(WORK INSTRUCTION):
Each entry below is to be restated word for word, with no pictures carried over.
● ● ● ● ●
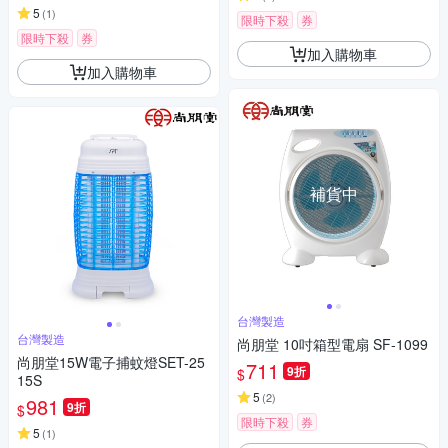
5
(
1
)
限時下殺
券
限時下殺
券
加入購物車
加入購物車
補貨中
台灣製造
台灣製造
尚朋堂 10吋箱型電扇 SF-1099
尚朋堂15W電子捕蚊燈SET-25
711
9折
$
15S
5
(
2
)
981
9折
$
限時下殺
券
5
(
1
)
● ● ● ● ●
(SOLUTION TO THIS PROBLEM):
5
(
1
)
限時下殺
券
限時下殺
券
加入購物車
加入購物車
補貨中
台灣製造
台灣製造
尚朋堂 10吋箱型電扇 SF-1099
尚朋堂15W電子捕蚊燈SET-25
711
9折
$
15S
5
(
2
)
981
9折
$
限時下殺
券
5
(
1
)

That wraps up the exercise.